She would need to apply for the appropriate type of working visa, and whether or not the visa is granted would basically depend on how convincing her business plan for France is. It could well be an advantage to show that you are already successfully running a similar business in the UK, but that isn't absolutely necessary and it doesn't of itself mean that you'll automatically get the visa because of course there's no guarantee that the existing business model will work equally well in France. She would need to draw up a somewhat different business plan for a French business structure, taking into account the higher cotisations and the potentially different target market and conventions.
For instance, a British copywriter working from France for UK clients and charging exactly the same rates as a copywriter working in the UK, would make significantly less profit because of the higher overheads in France. So you either charge correspondingly higher rates and risk losing clients to competitors, or you take the hit and earn less, or you change your business model and start working for French clients who will pay the going rate in France..
(Ask me how I know this...)


----------



## BackinFrance

Is it a novel that needs to be written in France or that promotes France in some way? That's the important question for a visa.


----------



## dhr108

Based on your suggestion earlier BackinFrance, we had a look at campus france courses and she is now thinking about doing a 1 year french course which would provide the visa. One thing I was wondering about now: It seems there are two student visa, VLS-TS which gives you the right to work and possibly extend the visa, and VLS-T which does not. Obviously her getting VLS-TS would be preferable. I can;t see anywhere on the french-visas website which mentions this distinction or gives the option to apply for one or the other. Does anyone know what is going on here? Is it decided by the French authorities or is there a way to choose which one you apply for?

Thanks


----------



## BackinFrance

I believe it depends on the course you choose. Maybe dig a bit deeper into the Campus France website.


----------



## Bevdeforges

VLS-TS isn't really a "kind" of visa. It's a trait shared by several visa categories - which basically means that you don't have to apply for a "titre de séjour" (i.e. a separate residence permit) your first year in France. The validated visa serves as your residence permit.

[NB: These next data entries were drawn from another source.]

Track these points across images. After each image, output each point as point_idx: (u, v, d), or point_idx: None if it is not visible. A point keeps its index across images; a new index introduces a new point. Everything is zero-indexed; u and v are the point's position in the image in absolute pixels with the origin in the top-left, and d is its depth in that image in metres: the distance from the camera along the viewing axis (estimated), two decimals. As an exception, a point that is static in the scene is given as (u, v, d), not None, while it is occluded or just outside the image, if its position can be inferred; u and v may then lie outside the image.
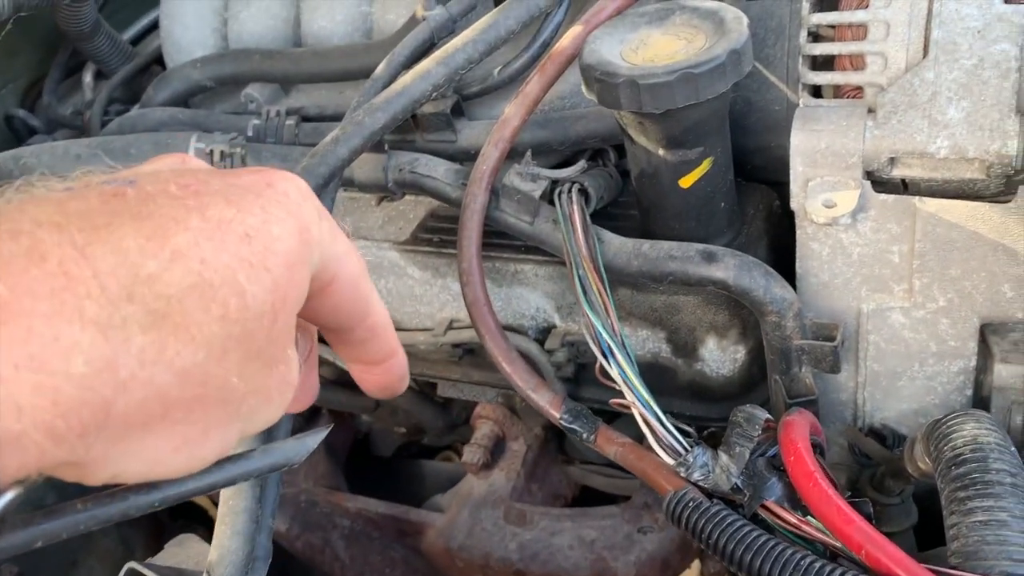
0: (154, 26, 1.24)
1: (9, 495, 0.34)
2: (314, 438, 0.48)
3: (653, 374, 0.88)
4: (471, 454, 1.03)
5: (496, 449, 1.06)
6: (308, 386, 0.50)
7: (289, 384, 0.41)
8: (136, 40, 1.27)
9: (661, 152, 0.74)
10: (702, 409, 0.88)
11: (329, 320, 0.45)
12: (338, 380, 1.15)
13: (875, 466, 0.82)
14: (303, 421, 1.20)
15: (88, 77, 1.22)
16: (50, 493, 0.97)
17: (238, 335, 0.36)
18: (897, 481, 0.79)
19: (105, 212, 0.34)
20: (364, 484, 1.21)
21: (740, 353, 0.83)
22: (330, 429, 0.50)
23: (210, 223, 0.36)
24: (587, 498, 1.11)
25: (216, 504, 1.35)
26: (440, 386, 1.05)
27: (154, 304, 0.33)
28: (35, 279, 0.30)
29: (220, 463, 0.43)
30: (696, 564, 0.96)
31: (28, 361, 0.30)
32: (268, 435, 0.61)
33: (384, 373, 0.50)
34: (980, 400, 0.81)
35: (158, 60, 1.19)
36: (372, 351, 0.48)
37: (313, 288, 0.42)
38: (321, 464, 1.18)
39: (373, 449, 1.28)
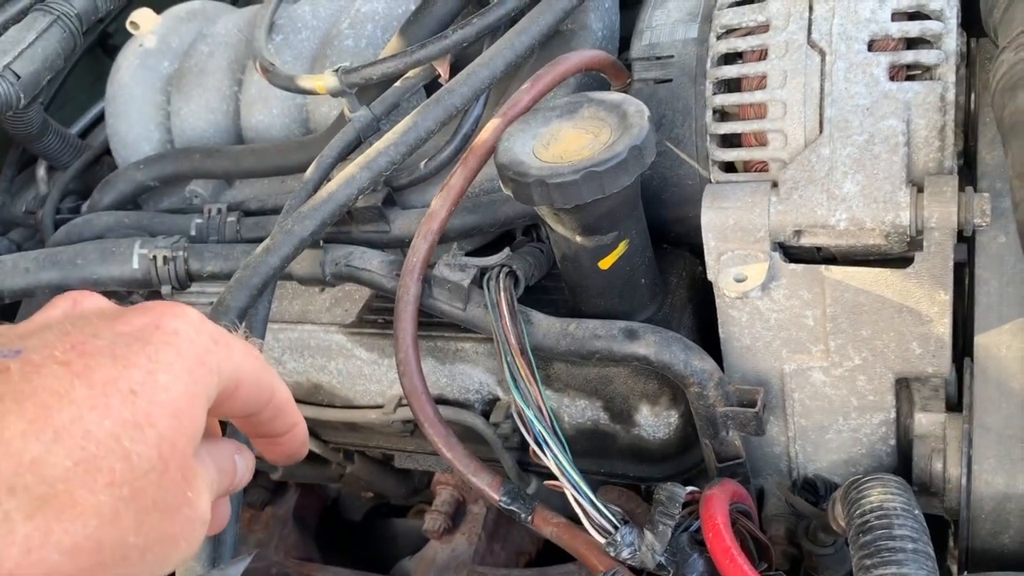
0: (102, 117, 1.27)
1: None
2: (236, 568, 0.51)
3: (595, 439, 0.91)
4: (432, 521, 1.06)
5: (456, 514, 1.09)
6: (218, 513, 0.51)
7: (196, 522, 0.42)
8: (86, 131, 1.30)
9: (579, 239, 0.77)
10: (644, 470, 0.91)
11: (239, 413, 0.48)
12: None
13: (809, 518, 0.86)
14: (269, 494, 1.23)
15: (42, 171, 1.24)
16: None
17: (128, 495, 0.37)
18: (828, 534, 0.83)
19: None
20: (336, 549, 1.24)
21: (673, 418, 0.87)
22: (252, 556, 0.53)
23: (95, 389, 0.37)
24: (551, 550, 1.14)
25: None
26: (397, 458, 1.08)
27: (37, 491, 0.35)
28: None
29: None
30: None
31: None
32: (213, 549, 0.64)
33: (288, 442, 0.52)
34: (905, 445, 0.85)
35: (109, 151, 1.22)
36: (278, 426, 0.51)
37: (220, 399, 0.44)
38: (291, 535, 1.20)
39: (343, 513, 1.31)
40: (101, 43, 1.38)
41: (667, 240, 0.92)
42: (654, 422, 0.87)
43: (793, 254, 0.81)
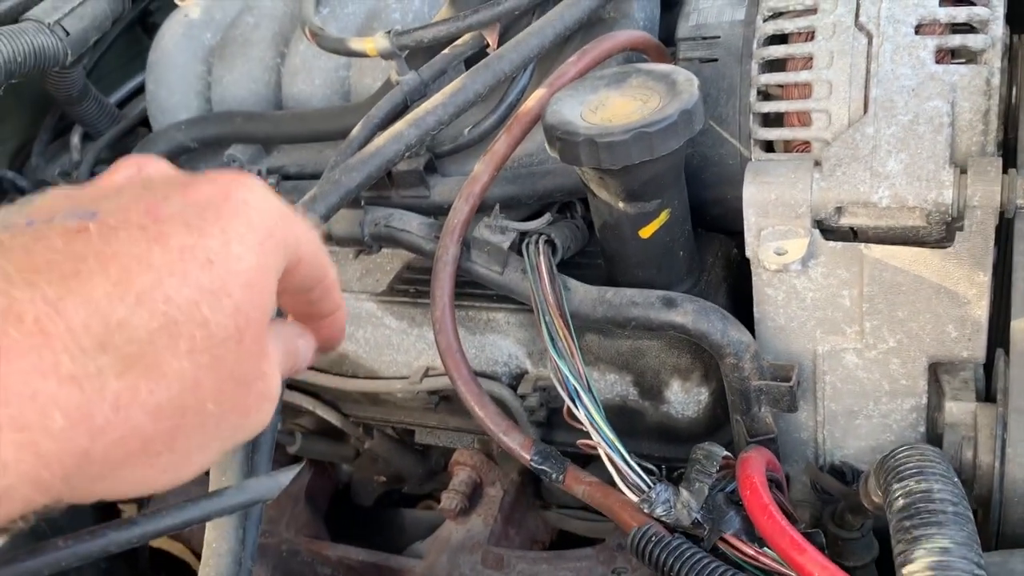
0: (140, 89, 1.29)
1: None
2: (286, 475, 0.51)
3: (622, 417, 0.91)
4: (449, 500, 1.05)
5: (474, 495, 1.08)
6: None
7: (268, 395, 0.42)
8: (123, 103, 1.31)
9: (621, 205, 0.78)
10: (670, 450, 0.91)
11: (296, 290, 0.47)
12: (318, 431, 1.17)
13: (836, 502, 0.86)
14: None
15: (76, 139, 1.25)
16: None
17: (207, 363, 0.37)
18: (856, 516, 0.82)
19: (71, 256, 0.35)
20: (345, 534, 1.23)
21: (703, 395, 0.87)
22: (302, 467, 0.53)
23: (172, 254, 0.37)
24: (564, 543, 1.13)
25: (196, 554, 1.35)
26: (418, 433, 1.07)
27: (126, 349, 0.35)
28: (14, 340, 0.32)
29: (194, 500, 0.46)
30: None
31: (9, 421, 0.32)
32: (253, 446, 0.63)
33: (330, 326, 0.53)
34: (934, 436, 0.85)
35: (144, 122, 1.23)
36: (325, 307, 0.51)
37: (283, 273, 0.44)
38: (302, 514, 1.19)
39: (354, 499, 1.30)
40: (141, 20, 1.40)
41: (703, 224, 0.92)
42: (684, 399, 0.87)
43: (829, 237, 0.82)
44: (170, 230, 0.38)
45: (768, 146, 0.84)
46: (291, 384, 1.09)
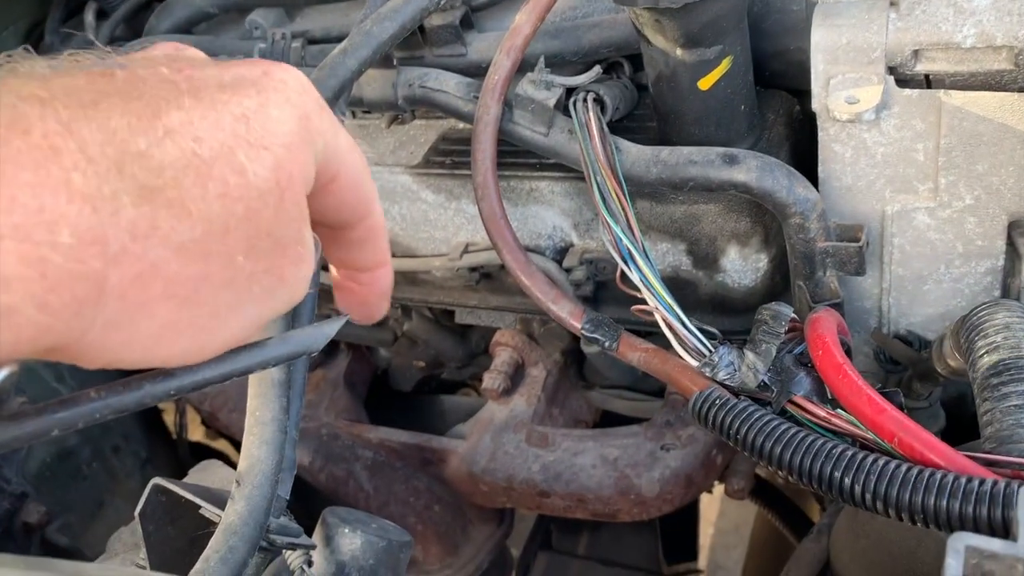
0: (153, -36, 1.22)
1: (4, 372, 0.34)
2: (332, 326, 0.47)
3: (674, 288, 0.85)
4: (491, 380, 1.03)
5: (516, 375, 1.05)
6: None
7: (306, 263, 0.40)
8: (137, -24, 1.24)
9: (679, 52, 0.72)
10: (724, 323, 0.87)
11: (331, 217, 0.44)
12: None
13: (902, 371, 0.82)
14: (321, 355, 1.20)
15: (90, 16, 1.19)
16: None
17: (241, 213, 0.35)
18: (925, 384, 0.78)
19: (92, 91, 0.33)
20: (384, 420, 1.21)
21: (763, 262, 0.82)
22: (347, 319, 0.49)
23: (203, 103, 0.35)
24: (608, 423, 1.10)
25: (237, 447, 1.35)
26: (458, 313, 1.04)
27: (145, 179, 0.32)
28: (18, 150, 0.29)
29: (235, 351, 0.42)
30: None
31: (12, 231, 0.29)
32: (291, 322, 0.60)
33: (370, 283, 0.49)
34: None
35: (159, -4, 1.16)
36: (366, 255, 0.48)
37: (317, 184, 0.41)
38: (342, 398, 1.18)
39: (393, 384, 1.28)
40: None
41: (762, 81, 0.85)
42: (742, 266, 0.82)
43: (904, 86, 0.75)
44: (202, 85, 0.36)
45: (838, -12, 0.77)
46: (325, 266, 1.06)
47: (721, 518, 2.34)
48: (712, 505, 2.26)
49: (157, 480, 0.65)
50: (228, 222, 0.35)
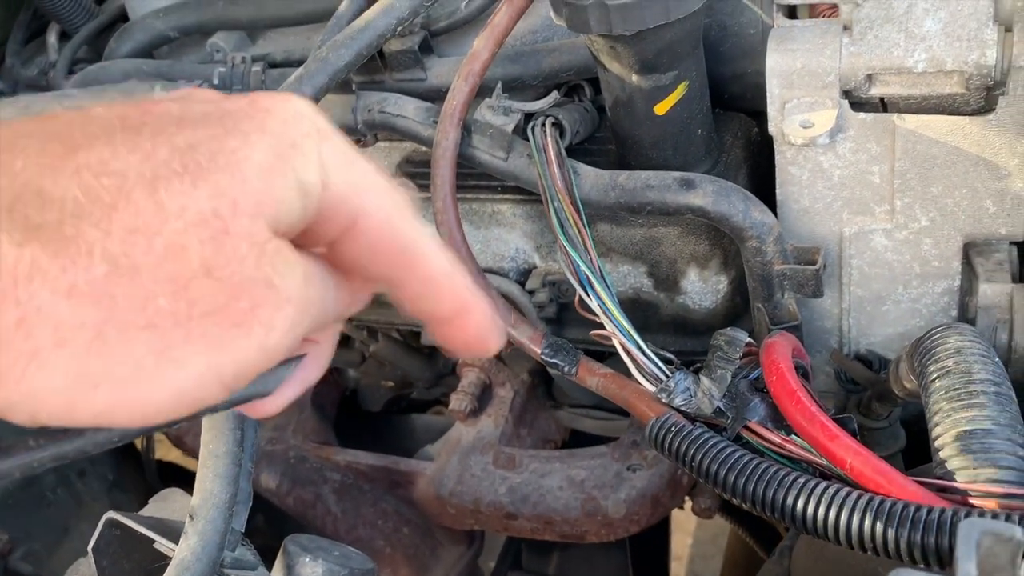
0: (117, -16, 1.21)
1: None
2: (286, 368, 0.46)
3: (635, 310, 0.87)
4: (458, 401, 1.03)
5: (483, 396, 1.05)
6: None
7: (280, 301, 0.34)
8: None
9: (634, 78, 0.72)
10: (687, 343, 0.87)
11: (372, 271, 0.38)
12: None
13: (862, 391, 0.82)
14: (289, 378, 1.19)
15: (52, 38, 1.18)
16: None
17: (160, 250, 0.32)
18: (884, 404, 0.79)
19: (12, 133, 0.32)
20: (353, 440, 1.21)
21: (722, 284, 0.82)
22: (304, 357, 0.49)
23: (140, 137, 0.33)
24: (577, 443, 1.10)
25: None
26: (423, 334, 1.03)
27: (38, 218, 0.30)
28: None
29: None
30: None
31: None
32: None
33: (459, 330, 0.41)
34: (966, 321, 0.80)
35: (123, 17, 1.15)
36: (439, 307, 0.40)
37: (328, 227, 0.37)
38: (309, 420, 1.17)
39: (362, 404, 1.28)
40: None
41: (721, 103, 0.86)
42: (702, 288, 0.83)
43: (859, 110, 0.76)
44: (152, 122, 0.33)
45: (791, 12, 0.77)
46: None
47: (699, 528, 2.34)
48: (690, 515, 2.26)
49: (111, 514, 0.65)
50: (138, 261, 0.32)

The VLS-T is a long-stay visa that serves as a "temporary" residence permit. Often these visas are not renewable past their initial 4 to 12 month validity period. (Depends on the course the student is following.)

This page from Campus France explains the difference between the TS and the T designation for student visas. The "student" Temporary Long Term Visa, or VLS-T| Campus France I think the only other type of visa that has this sort of distinction is the "visiteur" visa. Which designation you get depends on what you indicate on your visa form for the purpose and the duration of your stay in France.


----------



## dhr108

Bevdeforges said:


> Which designation you get depends on what you indicate on your visa form for the purpose and the duration of your stay in France.


I'm a bit confused by this, because on the link you sent and this Long Term Visa used as Residence Permit or VLS-TS | Campus France, it says both visas are for 4-12 months? And surely the purpose for both is "student" (going from the france-visa form options)?


----------



## Bevdeforges

Basically, the VLS-T is for those who need a visa to attend a single program to study for a period of 4 to 12 months. The VLS-TS visa is for those admitted to a multi-year program or a higher education program that qualifies the person to go on to another degree (say, a masters program). Being considered a "student" can apply to a one time cooking school program or a language and culture program (think, the Sorbonne language and culture courses). Or, you can come to France to start a university degree program, which will take 2 or 3 years. Renewing the VLS-TS visa/residence permit depends on successfully completing the first year of the program and advancing to the second and subsequent years. Or moving from, say, an initial university program to the masters or doctoral program.


----------